▶ Tasks to complete
• A. Answer these questions about the e-discovery passage, one answer per line, marked the same way:
(i) In what year were several federal rulings made stating that expert advice should back up keyword searches?
(ii) Which two things should consultants know about?
(iii) What does the lexicon depend on?
• B. Rewrite the e-discovery passage between "You can cull" and "of a constellation.", inclusive, substituting "planet" for "galaxy".
• C. List every point at which the e-discovery passage says you can cull.

▶ Excerpted text
==============================

This complexity means a large amount of electronic information, so sound search and cull strategies have never been more important.
You can cull at collection, after collection, during processing or after loading onto a review platform. Suit yourself. "When" doesn't matter as much as "how," because the volume of electronic data from the structured finance division of an investment bank is the size of a galaxy. You need it the size of a constellation.
Several federal rulings in 2008 state that expert advice should back up keyword searches. Counsel and litigants should develop those search strategies with consultants who know something both about the substantive subject matter, and about the methodology of keyword search testing and refinement.
There isn't one standard off-the-shelf list of searches for all subprime litigation. The lexicon will depend on what subcategory you're in.

==============================

▶ Entries
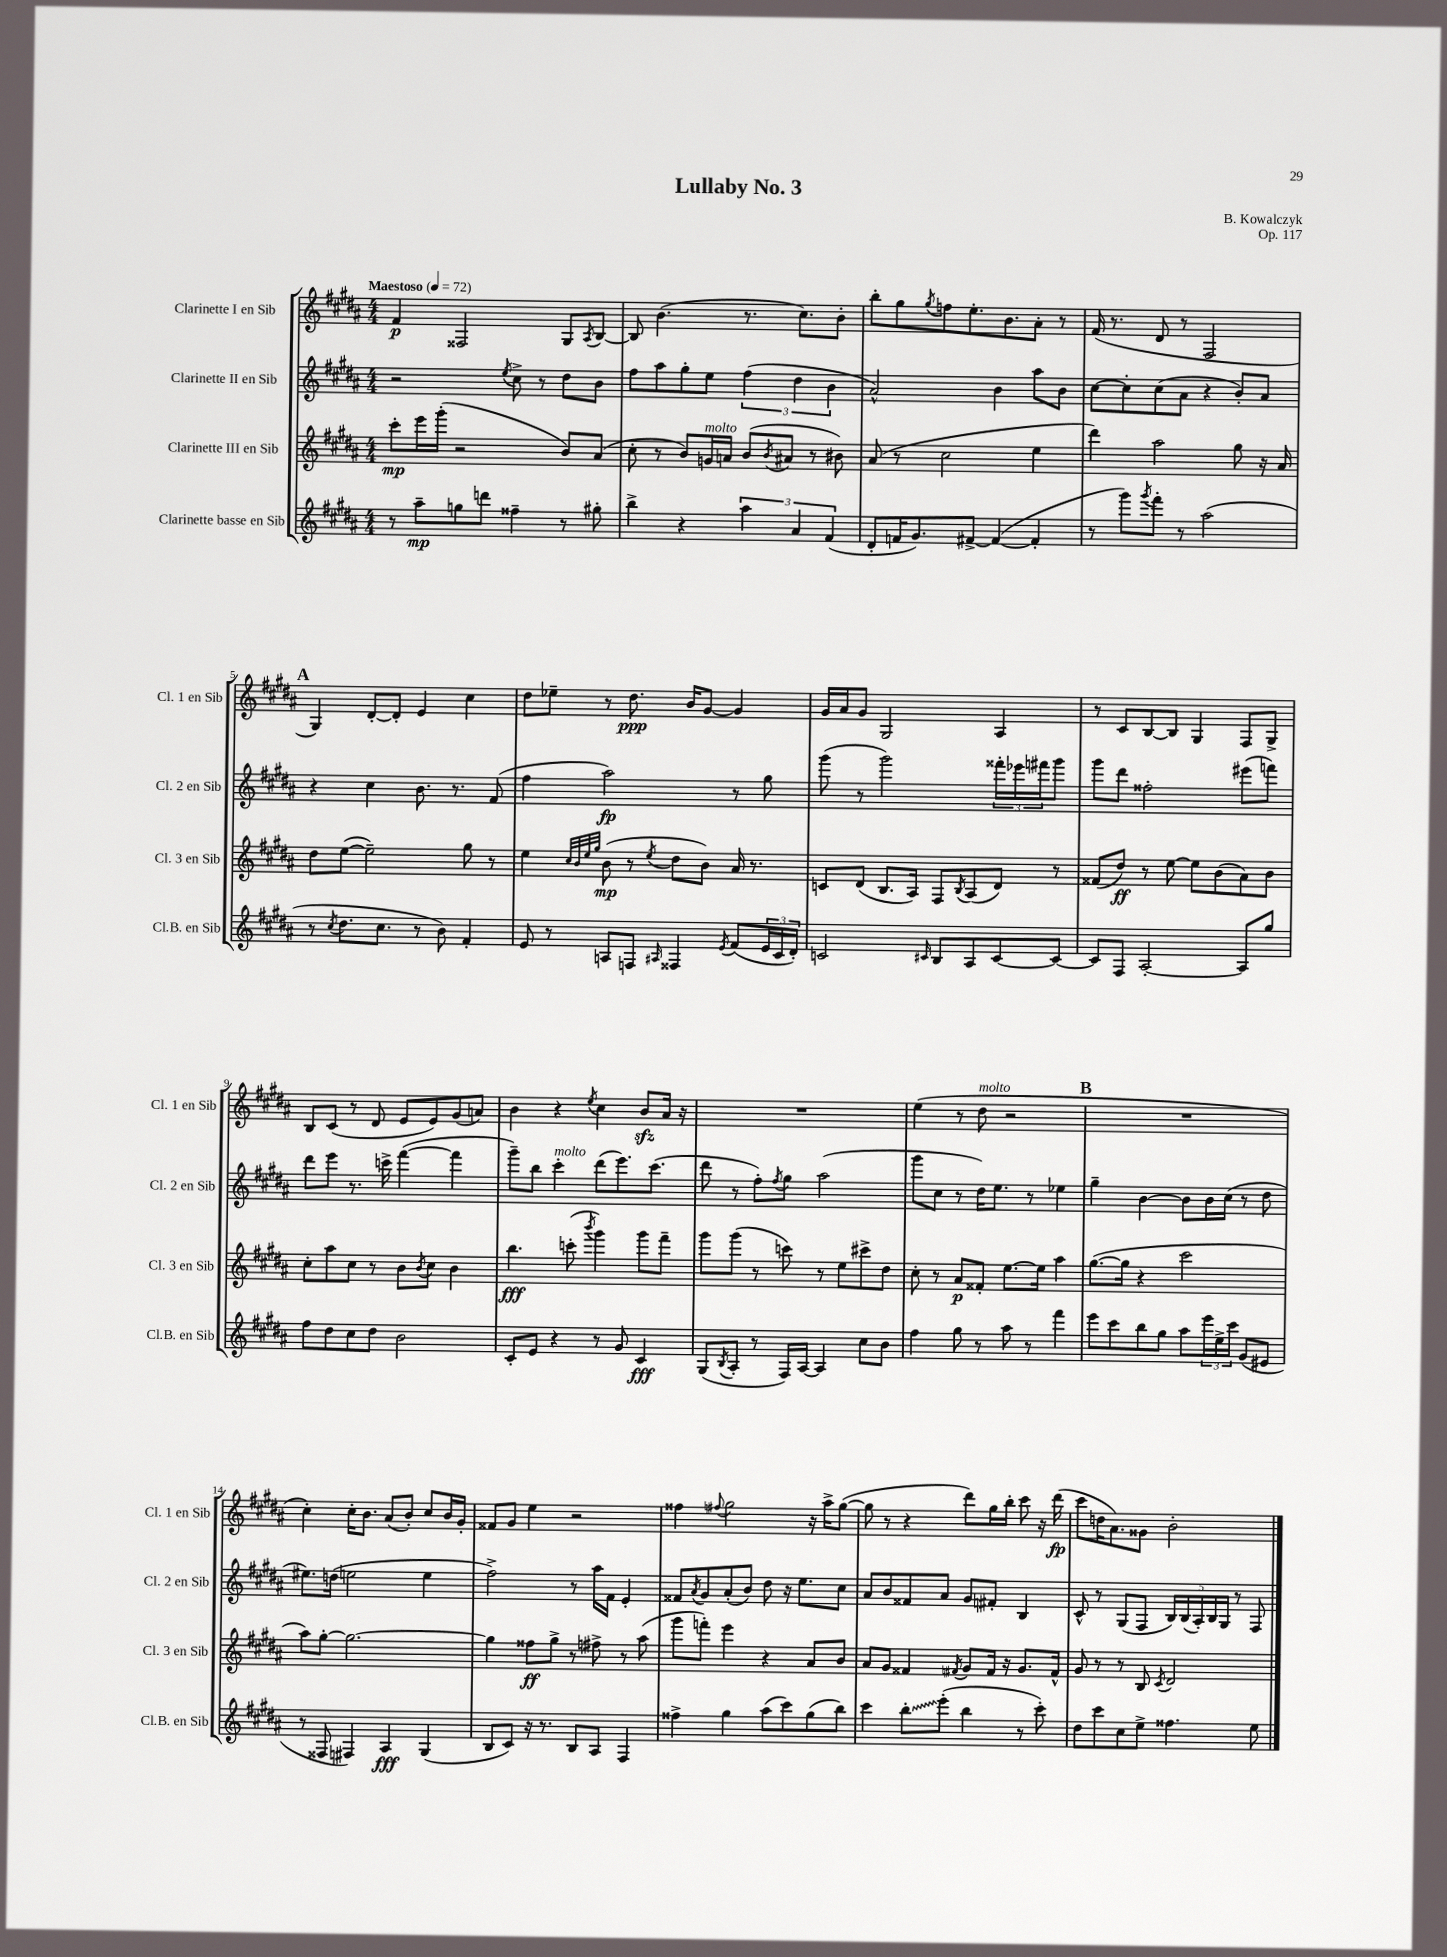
\header { title = "Lullaby No. 3" composer = "B. Kowalczyk" opus = "Op. 117" }
<<
\new StaffGroup <<
\new Staff = "s0" \with { instrumentName = "Clarinette I en Sib" shortInstrumentName = "Cl. 1 en Sib" } {
    \clef treble \key b \major \numericTimeSignature \time 4/4 \tempo "Maestoso" 4 = 72
    fis'4\p fisis2 gis8 \acciaccatura { ais8 } b8~ |
    b8 b'4.( r8. cis''8.) b'8-. |
    b''8-. gis''8 \acciaccatura { gis''8 } f''8 e''8.-. b'8. ais'8-. r8 |
    fis'16( r8. dis'8 r8 fis2 |
    \mark \markup { \bold "A" } gis4) dis'8~-. dis'8-. e'4 cis''4 |
    dis''8 ees''8-- r8 dis''8.\ppp b'16 gis'8~ gis'4 |
    gis'16 ais'16 gis'8 gis2 ais4 |
    r8 cis'8 b8~ b8 gis4 fis8 gis8-> |
    b8 cis'8( r8 dis'8 e'8 e'8) gis'8( a'8) |
    b'4 r4 \acciaccatura { e''8 } cis''4 b'8\sfz ais'16 r16 |
    R1 |
    e''4( r8 dis''8^\markup { \italic "molto" } r2 |
    \mark \markup { \bold "B" } R1 |
    cis''4-.) cis''16-. b'8. ais'8( b'8-.) cis''8 b'16 gis'16-. |
    fisis'8 gis'8 e''4 r2 |
    fisis''4 \appoggiatura { fis''8 } gis''2 r16 ais''16-> gis''8~( |
    gis''8 r8 r4 dis'''8) gis''16 b''16-. cis'''8 r16 dis'''16\fp( |
    cis'''8 d''16 ais'8.) gisis'8 b'2-. \bar "|." |
}
\new Staff = "s1" \with { instrumentName = "Clarinette II en Sib" shortInstrumentName = "Cl. 2 en Sib" } {
    \clef treble \key b \major \numericTimeSignature \time 4/4
    r2 \acciaccatura { e''8 } cis''8-> r8 dis''8 b'8 |
    fis''8 ais''8 gis''8-. e''8 \tuplet 3/2 { fis''4( dis''4 b'4 } |
    ais'2-^) b'4 ais''8 b'8 |
    cis''8~ cis''8-. cis''8( ais'8 r4 b'8-.) ais'8 |
    \mark \markup { \bold "A" } r4 cis''4 b'8. r8. fis'8( |
    fis''4 ais''2\fp) r8 gis''8 |
    gis'''8( r8 gis'''2) \tuplet 3/2 { fisis'''16-. ees'''16 fis'''16 } gis'''8 |
    gis'''8 dis'''8 fisis''2-. eis'''8( f'''8) |
    dis'''8 e'''8 r8. c'''16-> fis'''4~( fis'''4 |
    gis'''8--) b''8 cis'''4-.^\markup { \italic "molto" } dis'''8( e'''8.) cis'''8.( |
    dis'''8 r8 fis''8-.) \acciaccatura { fis''8 } gis''8 ais''2( |
    gis'''8 cis''8 r8 dis''16) e''8. r8 ees''4 |
    \mark \markup { \bold "B" } gis''4-- b'4~ b'8 b'16 cis''16( r8 dis''8 |
    eis''8.) d''16( e''2 e''4 |
    fis''2->) r8 ais''16 fis'16 e'4-. |
    fisis'8 \acciaccatura { ais'8 } gis'8 ais'8-.( b'8) dis''8 r16 e''8. cis''8 |
    ais'8 b'8 fisis'8 ais'8 gis'8 fis'8-. b4 |
    cis'8-^ r8 gis8( fis8 \tuplet 5/4 { b16) b16( ais16-.) b16 gis16 } r8 fis8 \bar "|." |
}
\new Staff = "s2" \with { instrumentName = "Clarinette III en Sib" shortInstrumentName = "Cl. 3 en Sib" } {
    \clef treble \key b \major \numericTimeSignature \time 4/4
    cis'''8-.\mp e'''16 gis'''16-.( r2 b'8) ais'8( |
    cis''8-. r8 b'8) g'16^\markup { \italic "molto" } a'16 b'8( \acciaccatura { b'8 } ais'8 r8 bis'8) |
    ais'8( r8 cis''2 e''4 |
    dis'''4) ais''2 gis''8 r16 ais'16 |
    \mark \markup { \bold "A" } dis''8 e''8~( e''2--) gis''8 r8 |
    e''4 \grace { cis''32 b'32 e''32 gis''32 } b'8\mp( r8 \acciaccatura { e''8 } dis''8 b'8) ais'16 r8. |
    c'8 dis'8( b8. ais16) fis8 \acciaccatura { b8 } ais8( dis'8) r8 |
    fisis'8( dis''8\ff) r8 e''8~ e''8 b'8( ais'8) b'8 |
    cis''8-. ais''8 cis''8 r8 b'8 \acciaccatura { b'8 } cis''8 b'4 |
    b''4.\fff c'''8-.( \acciaccatura { b'''8 } gis'''4) gis'''8 fis'''8-- |
    gis'''8 gis'''8( r8 c'''8) r8 e''8 cis'''8-> dis''8 |
    cis''8-. r8 ais'8\p fisis'8-. e''8.~ e''16 ais''4 |
    \mark \markup { \bold "B" } gis''8.~( gis''16 r4 cis'''2 |
    ais''8) gis''8~-. gis''2.~ |
    gis''4 fisis''8\ff gis''8-> r8 fis''8-> r8 ais''8( |
    gis'''8 f'''8-.) e'''4 r4 ais'8 b'8 |
    ais'8 gis'8 fisis'4 \acciaccatura { fis'8 } gis'8 fis'16 r16 gis'8. fis'16-^ |
    gis'8 r8 r8 b8 \acciaccatura { cis'8 } dis'2 \bar "|." |
}
\new Staff = "s3" \with { instrumentName = "Clarinette basse en Sib" shortInstrumentName = "Cl.B. en Sib" } {
    \clef treble \key b \major \numericTimeSignature \time 4/4
    r8 ais''8--\mp g''8 d'''8 fisis''4-- r8 gis''8-. |
    b''4-> r4 \tuplet 3/2 { ais''4 ais'4 fis'4( } |
    dis'8-. f'16 gis'8.) fis'8~-> fis'4~( fis'4-. |
    r8 gis'''8) \acciaccatura { gis'''8 } fis'''8-. r8 ais''2( |
    \mark \markup { \bold "A" } r8 \acciaccatura { cis''8 } dis''8. cis''8. r8 b'8) fis'4-. |
    e'8 r8 a8 f8 \grace { ais16 } fisis4 \acciaccatura { e'8 } fis'8( \tuplet 3/2 { e'16 cis'16 dis'16-.) } |
    c'2 \grace { cis'16 } b8 ais8 cis'8~ cis'8~ |
    cis'8 fis8 ais2~-. ais8 gis''8 |
    fis''8 dis''8 cis''8 dis''8 b'2 |
    cis'8-. e'8 r4 r8 gis'8 cis'4\fff |
    gis8( \acciaccatura { b8 } ais8-. r8 fis16) ais16~ ais4 cis''8 b'8 |
    fis''4 gis''8 r8 ais''8 r8 fis'''4 |
    \mark \markup { \bold "B" } e'''8 cis'''8 b''8 gis''8 ais''8 \tuplet 3/2 { e'''16 e''16-> cis'''16 } gis'8( eis'8 |
    r8 fisis8 fis4) ais4\fff gis4( |
    b8 cis'8) r16 r8. b8 ais8 fis4 |
    fisis''4-> gis''4 ais''8( cis'''8) gis''8( b''8) |
    cis'''4 \once \override Glissando.style = #'zigzag b''8-.\glissando e'''8-.( b''4 r8 cis'''8-.) |
    dis''8 cis'''8 cis''8 e''8-> fisis''4. e''8 \bar "|." |
}
>>
>>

==============================

▶ Per-task answers
• A.
(i) 2008
(ii) The substantive subject matter, and the methodology of keyword search testing and refinement
(iii) What subcategory you're in

• B.
You can cull at collection, after collection, during processing or after loading onto a review platform. Suit yourself. "When" doesn't matter as much as "how," because the volume of electronic data from the structured finance division of an investment bank is the size of a planet. You need it the size of a constellation.

• C.
At collection
After collection
During processing
After loading onto a review platform